05-29-05, 11:16 AM kittypal and another:
-------------------------------------------------------------------------------- 4 pounds pickling cucumbers (about 4 inches long) 2 teaspoons ground Turmeric 10 cups boiling water 3 tablespoons Dill Seed, divided 3 tablespoons Dill Weed, divided 6 teaspoons Mustard Seed, divided 6 or more crushed, peeled garlic cloves Peppercorns 2 1/4 cups distilled white vinegar (5% acidity) 2 1/4 cups water 3 tablespoons Pickling or non-iodized salt ***For Each Jar***
Wash cucumbers with cold water. Trim off blossom ends and quarter cucumbers lengthwise. Place in a large bowl with turmeric. Pour boiling water over cucumbers, stir well. Let stand at room temperature for 1 hour. This will give a nice color to pickles. Drain, rinse and drain again. Prepare 6 hot sterilized wide-mouth, pint-size canning jars. Place the dill seed, dill weed, mustard seed (optional), crushed, peeled garlic cloves (to taste), and Peppercorns in each jar.
Combine remaining ingredients in large saucepan; bring to boil and stir to dissolve salt. Pack cucumber wedges vertically in jars and ladle hot liquid over cucumbers, leaving 1/4-inch headspace. Run a thin, non-metallic utensil inside jars to remove air bubbles. Wipe rim of jars clean with damp cloth. Cover jars with metal lids and screw on bands. Process in boiling water canner at 180-190°F (simmering water) for 15 minutes.
05-30-05, 08:38 AM FredPuli Leppi ,no dill pickles in Israel ? Is everyone there meshugge(as we say in North London) ? Big Grin My jokey enquiry is because we tend, in England, to think of them, and much else from central Europe, as Jewish foodstuffs. That's natural, seeing as how many Jewish immigrants and refugees came from there ( We tend to get confused between culture, religion and region around here Big Grin )
So what else do you not get in Israel that you have found elsewhere?
[North London has many people who use a lot of Yiddish words, though no longer speaking Yiddish, because of its long tradition as a place where Jews settled, once they had prospered enough to leave there initial homes, in East London, near the docks]
05-30-05, 01:25 PM Professor
quote: North London has many people who use a lot of Yiddish words, though no longer speaking Yiddish
So do many parts of the U.S. (typically big cities) with sizeable Jewish populations.
No dill pickles in Israel? Oy vay is mir! Who knew? Is there anything in Israel that even resembles the traditional "New York-style Jewish delicatessen"?
06-01-05, 03:05 AM Leppi Yea, I know. It can be almost considered a crime. Most of the pickles here come in cans and are pickled in salt. Even the ones that are made in vinegar, they are not the same. And they aren't even crunchy!
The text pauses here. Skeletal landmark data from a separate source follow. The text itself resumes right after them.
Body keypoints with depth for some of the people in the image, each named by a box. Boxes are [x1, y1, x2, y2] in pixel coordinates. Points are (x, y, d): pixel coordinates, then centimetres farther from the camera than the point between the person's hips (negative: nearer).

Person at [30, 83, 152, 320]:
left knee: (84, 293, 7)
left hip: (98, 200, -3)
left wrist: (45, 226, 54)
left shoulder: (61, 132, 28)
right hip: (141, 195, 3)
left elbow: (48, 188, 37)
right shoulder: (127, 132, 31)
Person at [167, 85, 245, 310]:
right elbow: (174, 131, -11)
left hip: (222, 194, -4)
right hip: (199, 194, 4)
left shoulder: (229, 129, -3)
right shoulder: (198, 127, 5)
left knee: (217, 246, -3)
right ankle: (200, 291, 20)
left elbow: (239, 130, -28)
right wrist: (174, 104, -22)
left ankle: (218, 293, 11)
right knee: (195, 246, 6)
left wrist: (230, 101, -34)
06-01-05, 04:50 AM clarebear I thought if someone was meshugge they were crazy.. or is that meshuggenuh? Must be a mishegas. Big Grin
06-01-05, 05:49 AM FredPuli Tahkeh , Clare ! Yes. Crazy, meshugge/ mashugga/meshugeh, is certainly what they are,if they won't have dill pickles !
Never have understood Israel and the food and drink. Not since I was on a kibbutz, surrounded by orange groves, and asked for orange juice with breakfast. It came in a can and was from Florida, USA ! Yup. Imported.